The industry association contends half the jobs in the wind industry are at risk if the Production Tax Credit expires Dec. 31.
With the exception of Rep. Doug Lamborn, R-Colorado Springs, Colorado’s congressional delegation has voiced repeated support for renewal of the incentive over the past year. Gov. John Hickenlooper also has backed an extension of the tax credit.
If Congress doesn’t act this month, 37,000 jobs could be lost by the first quarter of 2013, according to a study by Navigant Consulting.
Congress, the association said, should pass the extension of the measure that cleared the Senate Finance Committee on a 19-5 vote Aug. 2. The measure would allow any project that starts next year to qualify for the credit.

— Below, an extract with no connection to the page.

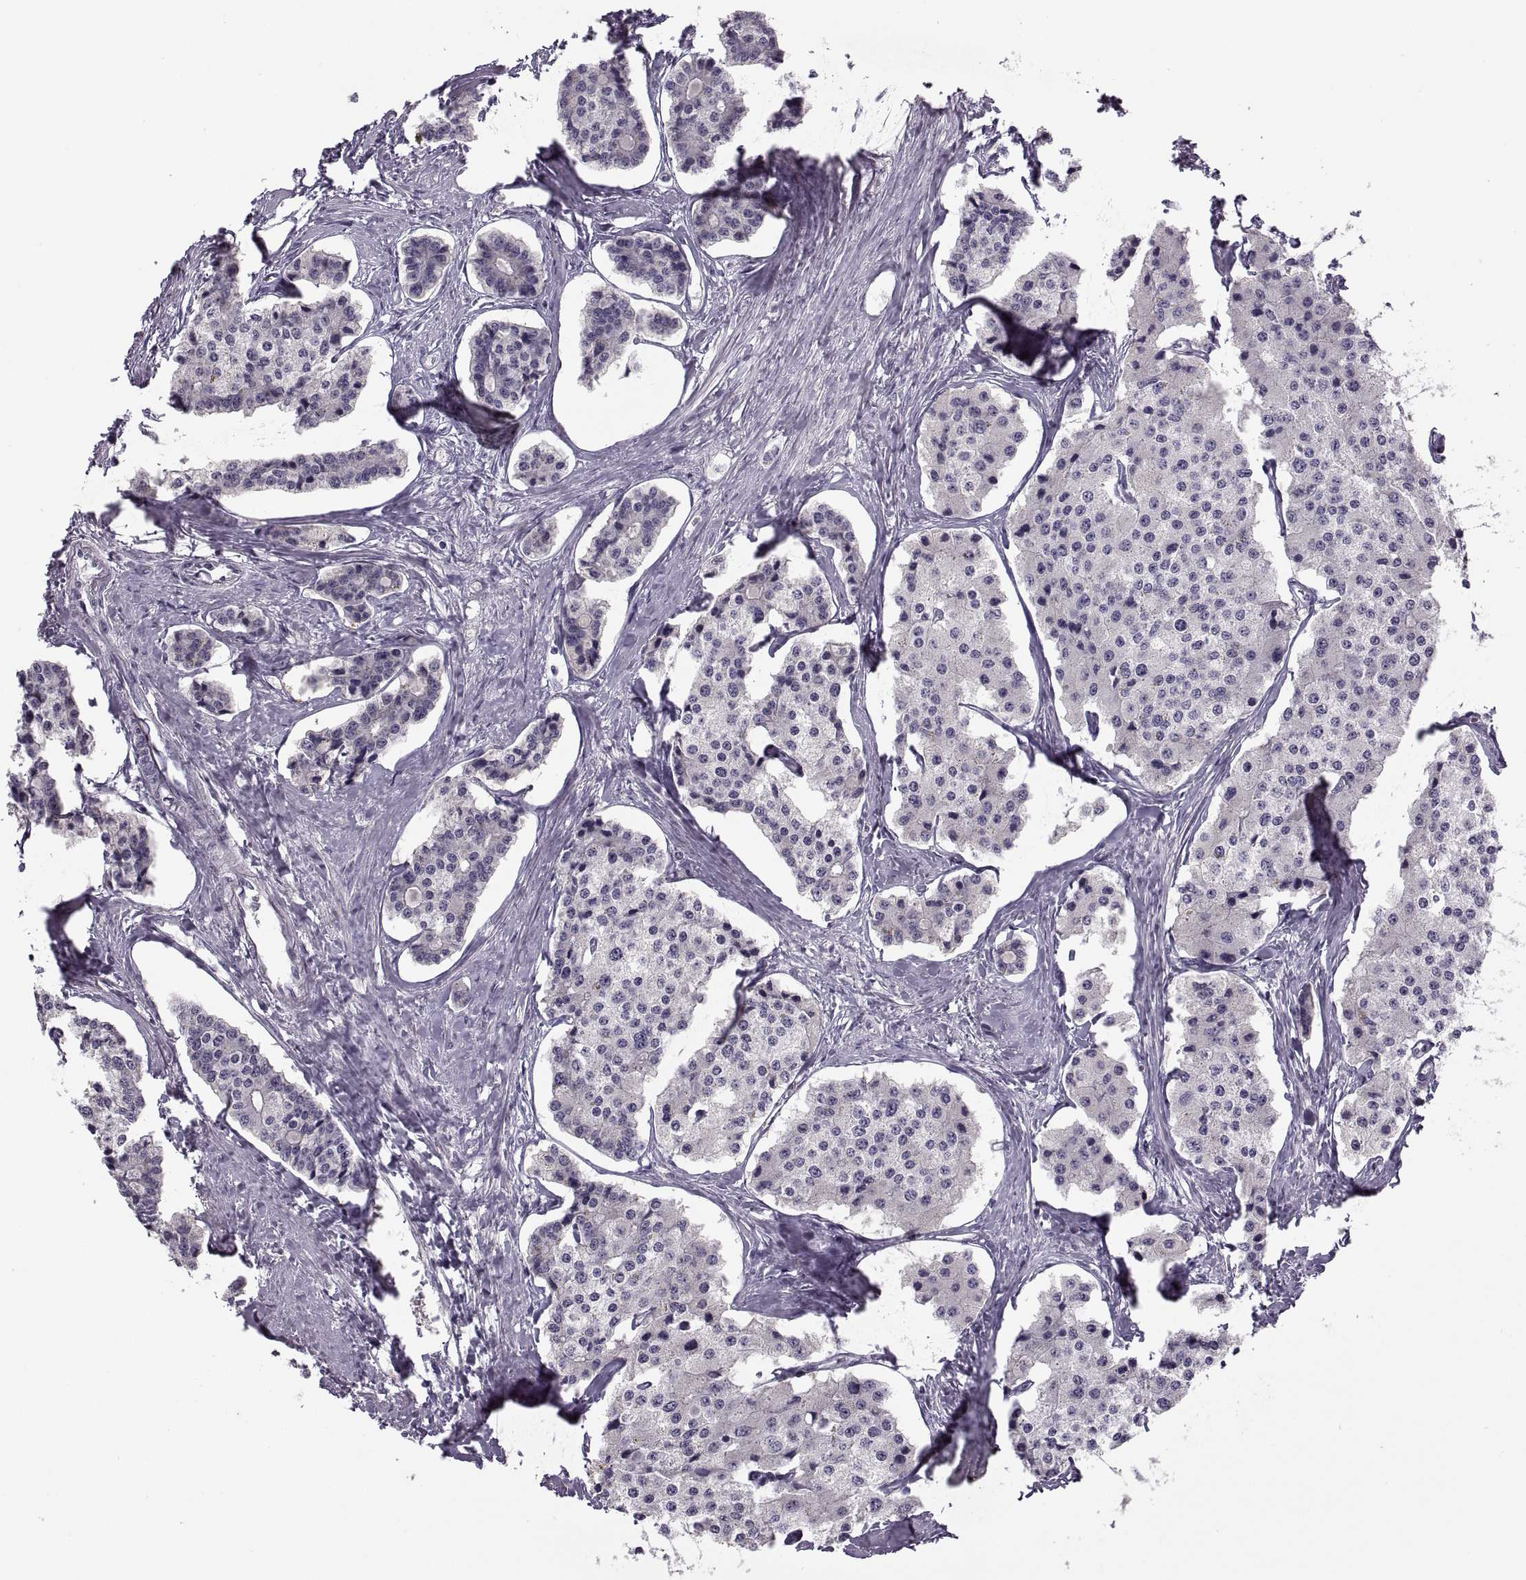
{"staining": {"intensity": "negative", "quantity": "none", "location": "none"}, "tissue": "carcinoid", "cell_type": "Tumor cells", "image_type": "cancer", "snomed": [{"axis": "morphology", "description": "Carcinoid, malignant, NOS"}, {"axis": "topography", "description": "Small intestine"}], "caption": "Immunohistochemical staining of human carcinoid reveals no significant staining in tumor cells.", "gene": "CACNA1F", "patient": {"sex": "female", "age": 65}}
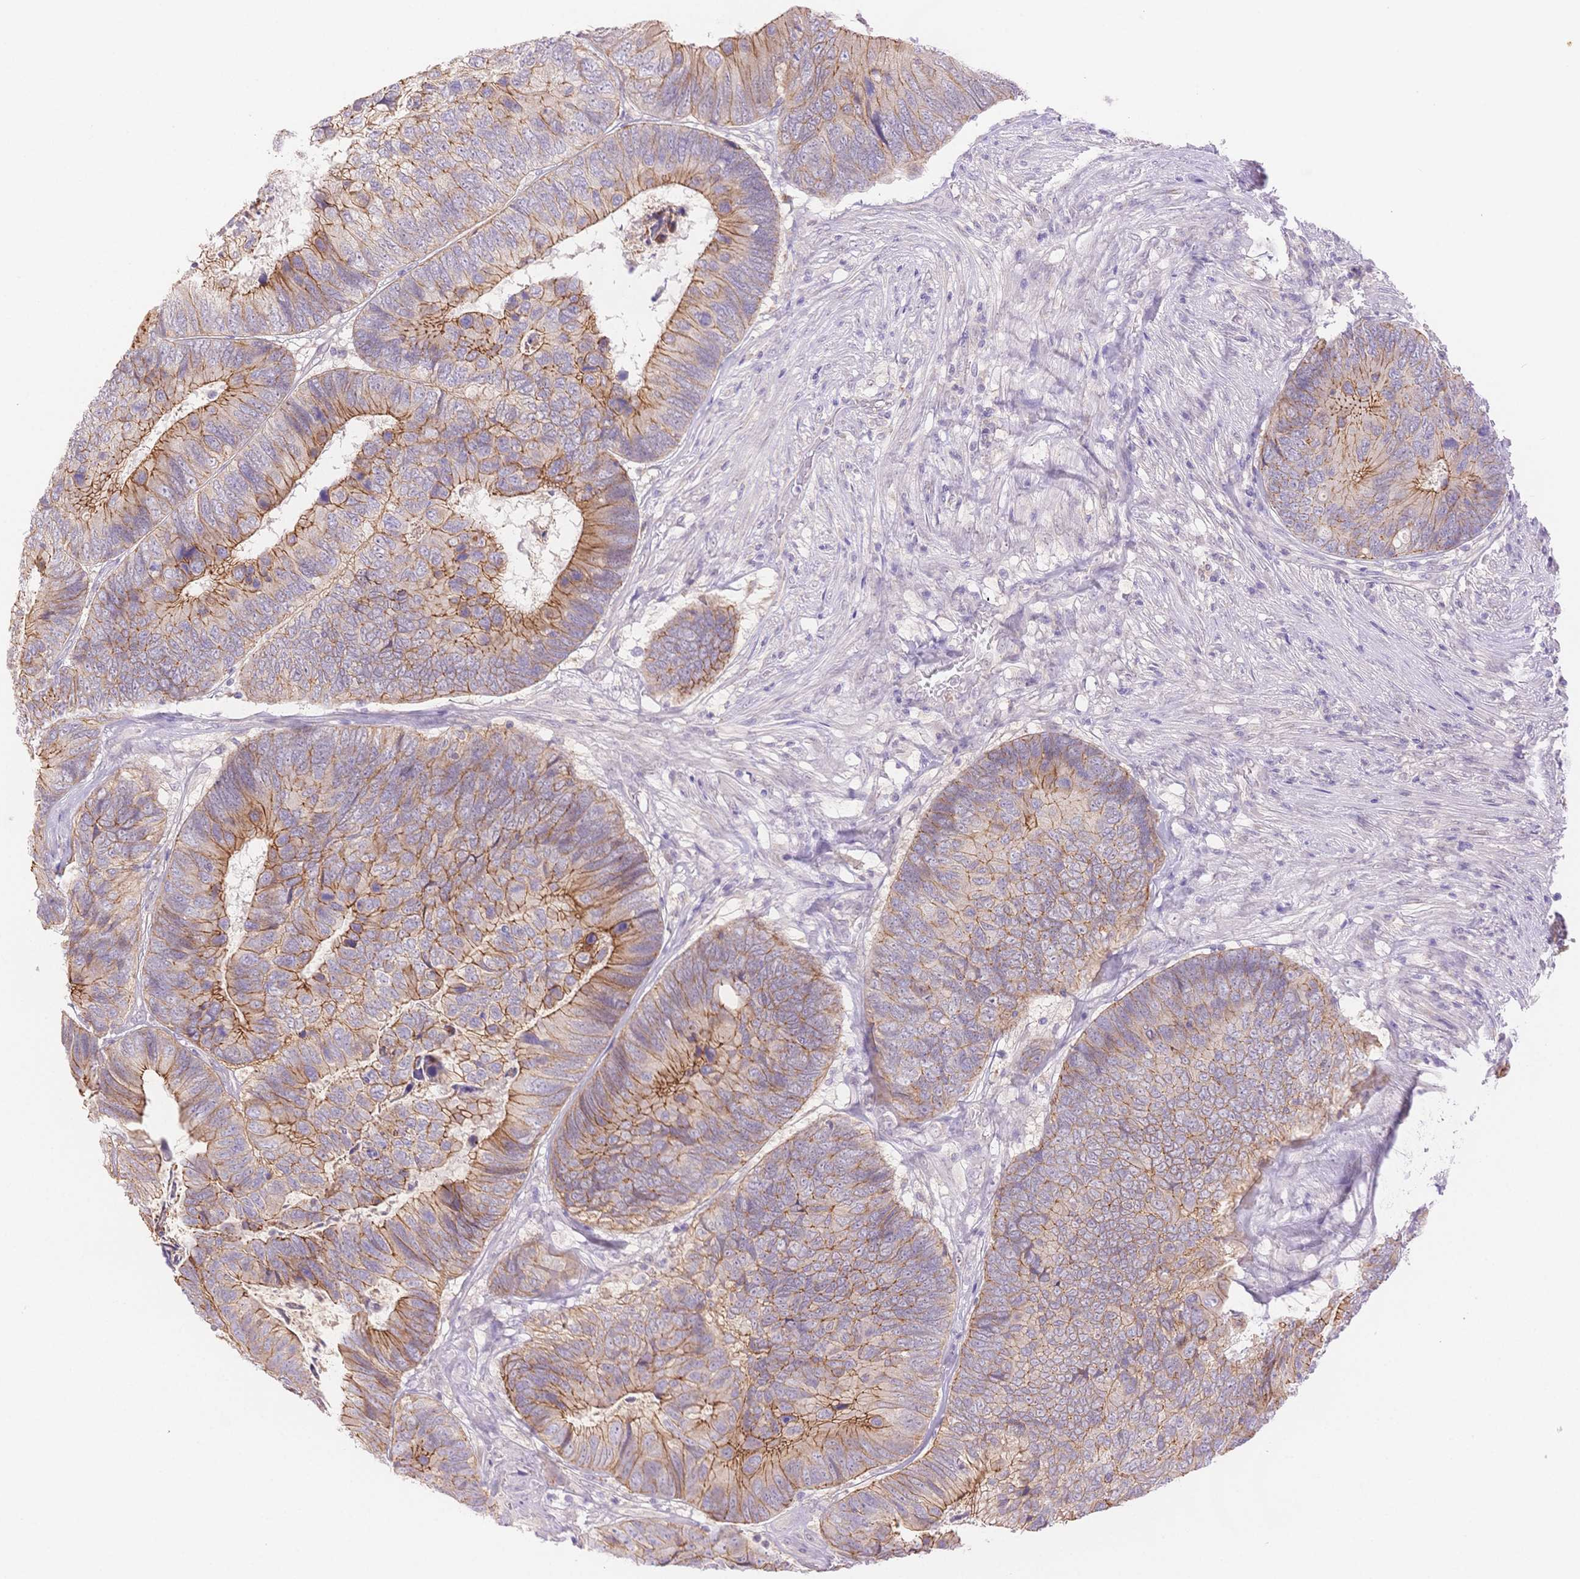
{"staining": {"intensity": "moderate", "quantity": "25%-75%", "location": "cytoplasmic/membranous"}, "tissue": "colorectal cancer", "cell_type": "Tumor cells", "image_type": "cancer", "snomed": [{"axis": "morphology", "description": "Adenocarcinoma, NOS"}, {"axis": "topography", "description": "Colon"}], "caption": "Human colorectal adenocarcinoma stained with a protein marker shows moderate staining in tumor cells.", "gene": "WDR54", "patient": {"sex": "female", "age": 67}}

A wind farm takes 18 to 24 months to build.
“It’s down to the wire on wind, and Congress has a choice,´ said Rob Gramlich, the group’s senior vice president for public policy. “If they do nothing, the wind industry will fall over its own fiscal cliff and America will lose most of its wind installations next year.”
“If we lose America’s 500 wind-energy factories now, they may never return,” Gramlich added.
Danish wind turbine maker Vestas has laid off about 300 employees in its Windsor and Brighton factories this year. Vestas slashed its Colorado workforce from more than 1,700 to about 1,200 people this year.
Vestas blamed the job cuts on a slowdown in the U.S. wind industry, brought on by uncertainty about the renewal of the wind tax credit.